|Image Courtesy of Elton Harding on Flickr|
It's messy, stressful, and difficult. And it can also be very lonely. Especially for those mothers who are still waiting for their children.
Do you remember the Friend's episode, when Chandler is talking about Monica and their struggle to start a family? He says "She's a mother, without a baby."
So many mothers, and fathers, are in this position. They know in their heart that they are already a mother or father. They have made space. They have carved out a section of their heart and soul for a baby that hasn't yet come.
And waiting to fill that space is one of the most painful things anyone can endure.
I adopted my daughter last year after 5 years of infertility. I wondered, would I be surprised? Would the love I felt be something brand new?
For me, it wasn't. It was profound and deep and wonderful and so beautiful, but I was not surprised by it. And I think I know why.
I had loved her all along. I had been waiting for her. My heart had a space just for her, waiting to be filled. And once she came, and my heart filled up, it wasn't new. The love was there all along. It just finally had somewhere to go.
And this is what made infertility so painful for me. I had so much love to give. I had opened up so much of my heart for this child, and the waiting and wondering if she would ever come was the hardest thing I've ever experienced.
I hate that so many of my friends, and those in the infertility community, are still in limbo. Wondering if their love will have somewhere to go. If they will ever be fulfilled. If their heart will ever feel whole again.
What kills me is knowing that for some, it won't. Infertility treatment is so expensive and draining in every sense. Adoption is even more expensive.

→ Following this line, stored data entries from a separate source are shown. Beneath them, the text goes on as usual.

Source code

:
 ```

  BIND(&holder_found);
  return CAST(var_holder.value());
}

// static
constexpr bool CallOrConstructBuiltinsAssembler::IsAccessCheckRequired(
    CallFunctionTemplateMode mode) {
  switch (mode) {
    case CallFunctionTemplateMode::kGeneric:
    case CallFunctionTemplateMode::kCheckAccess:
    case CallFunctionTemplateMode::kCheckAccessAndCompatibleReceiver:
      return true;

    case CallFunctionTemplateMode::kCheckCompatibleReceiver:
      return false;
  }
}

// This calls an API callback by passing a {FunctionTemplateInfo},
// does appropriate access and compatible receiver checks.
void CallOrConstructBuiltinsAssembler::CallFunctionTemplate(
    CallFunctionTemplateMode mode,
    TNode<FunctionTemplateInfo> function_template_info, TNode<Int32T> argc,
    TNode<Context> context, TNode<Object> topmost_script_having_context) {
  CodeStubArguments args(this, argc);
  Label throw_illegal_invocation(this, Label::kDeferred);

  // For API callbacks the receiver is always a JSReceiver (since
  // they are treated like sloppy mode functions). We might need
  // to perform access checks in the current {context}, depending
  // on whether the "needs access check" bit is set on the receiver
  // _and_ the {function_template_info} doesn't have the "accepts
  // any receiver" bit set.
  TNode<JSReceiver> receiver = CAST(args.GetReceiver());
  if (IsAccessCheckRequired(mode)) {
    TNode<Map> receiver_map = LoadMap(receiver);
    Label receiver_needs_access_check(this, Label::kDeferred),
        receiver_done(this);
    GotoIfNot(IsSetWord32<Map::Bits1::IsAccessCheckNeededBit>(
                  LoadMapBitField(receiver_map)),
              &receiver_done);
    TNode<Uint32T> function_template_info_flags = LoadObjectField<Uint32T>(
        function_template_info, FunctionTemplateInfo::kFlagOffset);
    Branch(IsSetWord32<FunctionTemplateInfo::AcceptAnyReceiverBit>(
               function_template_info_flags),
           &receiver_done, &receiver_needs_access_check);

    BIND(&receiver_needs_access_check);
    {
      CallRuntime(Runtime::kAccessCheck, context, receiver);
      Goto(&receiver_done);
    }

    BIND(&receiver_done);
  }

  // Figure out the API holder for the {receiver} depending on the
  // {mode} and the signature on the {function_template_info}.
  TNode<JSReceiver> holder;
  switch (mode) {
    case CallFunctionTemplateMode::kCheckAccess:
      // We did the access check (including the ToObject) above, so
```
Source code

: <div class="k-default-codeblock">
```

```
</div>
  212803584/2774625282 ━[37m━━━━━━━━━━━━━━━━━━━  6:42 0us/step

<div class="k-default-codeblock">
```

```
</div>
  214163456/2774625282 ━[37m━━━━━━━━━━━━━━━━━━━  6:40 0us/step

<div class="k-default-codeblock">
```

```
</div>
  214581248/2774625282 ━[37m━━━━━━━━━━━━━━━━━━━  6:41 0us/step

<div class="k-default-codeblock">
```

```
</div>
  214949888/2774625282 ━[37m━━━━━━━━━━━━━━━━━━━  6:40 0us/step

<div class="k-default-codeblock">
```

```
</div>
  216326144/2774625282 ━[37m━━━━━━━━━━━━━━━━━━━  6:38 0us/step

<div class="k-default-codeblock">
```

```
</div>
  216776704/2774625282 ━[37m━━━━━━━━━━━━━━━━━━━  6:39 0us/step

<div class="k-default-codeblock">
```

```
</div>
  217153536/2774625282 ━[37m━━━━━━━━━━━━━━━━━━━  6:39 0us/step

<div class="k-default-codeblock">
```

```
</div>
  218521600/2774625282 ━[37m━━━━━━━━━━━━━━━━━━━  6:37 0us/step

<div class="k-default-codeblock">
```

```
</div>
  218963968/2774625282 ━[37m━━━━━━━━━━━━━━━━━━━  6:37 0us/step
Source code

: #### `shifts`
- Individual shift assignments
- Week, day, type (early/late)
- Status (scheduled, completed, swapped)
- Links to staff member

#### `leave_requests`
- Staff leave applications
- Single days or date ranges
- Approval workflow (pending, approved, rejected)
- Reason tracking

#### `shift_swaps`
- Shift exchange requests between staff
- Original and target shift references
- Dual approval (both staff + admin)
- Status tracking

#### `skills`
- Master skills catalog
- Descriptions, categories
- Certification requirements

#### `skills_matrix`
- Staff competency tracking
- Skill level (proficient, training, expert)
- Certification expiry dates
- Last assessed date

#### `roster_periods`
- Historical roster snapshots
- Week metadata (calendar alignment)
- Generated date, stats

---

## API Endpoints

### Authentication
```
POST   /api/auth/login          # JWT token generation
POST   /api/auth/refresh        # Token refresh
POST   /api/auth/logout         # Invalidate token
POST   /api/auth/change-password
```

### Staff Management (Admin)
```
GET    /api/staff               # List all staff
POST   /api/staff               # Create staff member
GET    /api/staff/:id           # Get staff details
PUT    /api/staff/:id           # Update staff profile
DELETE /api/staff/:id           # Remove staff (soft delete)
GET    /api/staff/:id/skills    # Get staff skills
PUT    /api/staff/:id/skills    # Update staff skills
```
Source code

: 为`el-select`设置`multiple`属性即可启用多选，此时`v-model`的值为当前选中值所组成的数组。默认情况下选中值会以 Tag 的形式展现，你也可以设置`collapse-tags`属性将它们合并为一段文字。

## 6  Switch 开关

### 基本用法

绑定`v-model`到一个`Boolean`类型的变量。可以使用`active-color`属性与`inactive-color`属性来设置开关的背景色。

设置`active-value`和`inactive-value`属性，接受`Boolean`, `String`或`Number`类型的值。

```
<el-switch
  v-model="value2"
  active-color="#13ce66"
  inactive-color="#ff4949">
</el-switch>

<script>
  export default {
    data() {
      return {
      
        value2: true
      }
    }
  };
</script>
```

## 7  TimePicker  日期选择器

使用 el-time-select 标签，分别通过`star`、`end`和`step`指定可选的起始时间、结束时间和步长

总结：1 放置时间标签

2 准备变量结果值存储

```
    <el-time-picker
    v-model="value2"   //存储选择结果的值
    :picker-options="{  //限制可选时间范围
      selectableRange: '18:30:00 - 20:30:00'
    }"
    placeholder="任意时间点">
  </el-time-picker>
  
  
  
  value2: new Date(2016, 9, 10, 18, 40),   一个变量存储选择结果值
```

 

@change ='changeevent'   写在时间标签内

For many families, their desire to have a child is completely dependent on the size of their bank account, and this is heartbreaking.
Families are important. These mothers and fathers without a child are important. Their story matters. Their pain matters. And unfortunately it's a fact that infertility is often seen as an "optional" state.
But it's not optional for us to want a child. It's inherent. It's in our culture and DNA. It's a huge part of who we are and who we hope to become. And neglecting that part of ourselves will only cause pain, depression, and isolation.
So, it's time to Listen Up. Affordable infertility treatment, adoption tax incentives, and access to healthcare are all critical for our families. And we have the power to change this. Call your local Senator. Talk to your employer. Ask them to listen, because what you have to say is important and meaningful and will have an impact not just for yourself, but for the thousands of waiting parents with an incomplete heart.